The Museum of the Soviet Occupation (საბჭოთა ოკუპაციის მუზეუმი, sabch’ot’a okupats’iis muzeumi) is a history museum in Tbilisi, Georgia, documenting the seven decades of the Soviet rule in Georgia (1921–1991) and dedicated to the history of the anti-occupational, national-liberation movement of Georgia, to the victims of the Soviet political repressions throughout this period. It was established on May 26, 2006. The museum is a part of the Georgian National Museum (GNM).

== Exhibition ==

The museum is located on Rustaveli Avenue, Tbilisi's main thoroughfare, and is administered as a part of the Georgian National Museum. Being the third such museum in the post-Soviet states, it was inspired, at least partially, by the examples of similar exhibitions in Tallinn (Estonia) and Riga (Latvia). It was inaugurated in the framework of Georgia's Independence Day celebration on May 26, 2006. The necessary financing was primarily provided by the Presidential Fund, an extra-budgetary source of revenue controlled by the administration of the president of Georgia. The number of exhibited items is around 3,000.

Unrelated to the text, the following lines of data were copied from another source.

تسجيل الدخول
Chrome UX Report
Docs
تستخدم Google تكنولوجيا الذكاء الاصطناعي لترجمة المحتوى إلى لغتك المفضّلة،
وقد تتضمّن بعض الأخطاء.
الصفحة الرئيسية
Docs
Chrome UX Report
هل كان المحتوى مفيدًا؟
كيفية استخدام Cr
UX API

The Museum of the Soviet Occupation is a permanent exhibition displaying archive documents, photo and video materials following the timeline of Georgia’s history from the short-lived independence between 1918 and 1921 to the Soviet army crackdown on the pro-independence rally in 1989 and the declaration of Georgia’s independence in 1991. Other exhibits include protocols of dissidents' examinations, orders to shoot or exile, personal files of the repressed people, artifacts from Soviet-era prison cells. In addition to the Soviet security (KGB) and Communist Party archival reserves, which have survived to be evacuated from Georgia following the dissolution of the Soviet Union, many documents and visual material have been provided by several public organizations and the dissidents' families. The museum publishes thematic collections and regularly invites historians to deliver public lectures on Georgia’s 20th-century history. From 2006 to 2008, the director of the museum was David Tskhadadze; since December 2008, the museum is managed by Dr. Levan Urushadze.

== Reactions ==

The symbolism and timing of the museum’s opening irked several politicians in Russia, who denounced the museum as a "purely nationalist propaganda." The President of Russia Vladimir Putin complained to his Georgian counterpart, Mikheil Saakashvili, at their meeting in St. Petersburg in June 2006, pointing out that many of the leading Soviet leaders such as Joseph Stalin and Lavrentiy Beria came from Georgia. According to a source in the Georgian government Saakashvili’s response was to suggest offering funds for Russia to open a Museum of the Georgian Occupation in Moscow. Later, Saakashvili asserted that the museum was not directed against anyone: "this is a museum of the Soviet occupation, not of a Russian occupation of Georgia... If someone, somewhere, at some level, takes this personally, that is their problem and not ours."

In March 2007, the museum was visited by the president of Ukraine, Victor Yuschenko, who suggested opening a similar museum in Ukraine.